▸ **Excerpt to read**

Cardiac care changes throughout the life span of Duchenne. Because the heart is a muscle too, it is affected by a lack of dystrophin just as are the skeletal muscles. And, just as there are variations in onset of skeletal muscle difficulties, there are variations in the onset of cardiac muscle difficulties. Eventually, however, nearly 100% of all boys develop dilated cardiomyopathy and heart failure.

 

PPMD has been on a mission to alter this outcome for quite some time. In 2011, the cardiac initiative was launched to enhance that effort. In keeping with the research strategies of Better, Faster, Now, several cardiac drugs (sildenafil, tadalafil, aldactone) were identified as medications that could possibly afford cardiac and/or skeletal muscle protection.  Those clinical studies were launched in the spring of 2011 and continue.

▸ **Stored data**
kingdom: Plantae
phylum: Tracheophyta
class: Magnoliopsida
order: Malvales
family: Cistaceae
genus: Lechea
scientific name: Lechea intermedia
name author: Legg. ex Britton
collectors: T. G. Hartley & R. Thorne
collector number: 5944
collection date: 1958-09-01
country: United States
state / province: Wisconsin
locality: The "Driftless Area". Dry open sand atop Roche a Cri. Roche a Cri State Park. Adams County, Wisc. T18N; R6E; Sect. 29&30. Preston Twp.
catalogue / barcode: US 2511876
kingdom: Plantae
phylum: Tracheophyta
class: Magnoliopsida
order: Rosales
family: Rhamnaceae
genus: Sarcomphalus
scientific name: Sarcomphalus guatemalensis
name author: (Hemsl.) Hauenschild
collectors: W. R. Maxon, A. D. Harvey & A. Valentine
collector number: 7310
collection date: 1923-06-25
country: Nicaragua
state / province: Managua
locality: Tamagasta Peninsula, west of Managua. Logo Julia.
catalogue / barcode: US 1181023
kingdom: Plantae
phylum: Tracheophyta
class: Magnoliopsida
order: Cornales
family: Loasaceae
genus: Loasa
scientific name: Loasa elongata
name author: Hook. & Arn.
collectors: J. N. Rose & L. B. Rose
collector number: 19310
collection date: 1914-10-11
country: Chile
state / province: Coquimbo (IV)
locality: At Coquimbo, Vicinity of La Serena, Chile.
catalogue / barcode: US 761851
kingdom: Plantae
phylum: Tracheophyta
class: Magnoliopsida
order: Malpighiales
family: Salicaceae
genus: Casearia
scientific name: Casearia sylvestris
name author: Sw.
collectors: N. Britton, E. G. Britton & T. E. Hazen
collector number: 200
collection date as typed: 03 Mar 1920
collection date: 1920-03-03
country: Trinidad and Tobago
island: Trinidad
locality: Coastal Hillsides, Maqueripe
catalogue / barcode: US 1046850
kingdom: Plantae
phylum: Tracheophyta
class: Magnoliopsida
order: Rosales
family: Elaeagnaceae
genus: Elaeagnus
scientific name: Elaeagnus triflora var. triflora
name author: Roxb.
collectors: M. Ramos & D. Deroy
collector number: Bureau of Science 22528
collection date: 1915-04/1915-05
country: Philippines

▸ **What you have to do**
Repeat the stretch of the passage on cardiac care in Duchenne from "PPMD has been" through "2011 and continue.".

▸ **Expected answer**
PPMD has been on a mission to alter this outcome for quite some time. In 2011, the cardiac initiative was launched to enhance that effort. In keeping with the research strategies of Better, Faster, Now, several cardiac drugs (sildenafil, tadalafil, aldactone) were identified as medications that could possibly afford cardiac and/or skeletal muscle protection.  Those clinical studies were launched in the spring of 2011 and continue.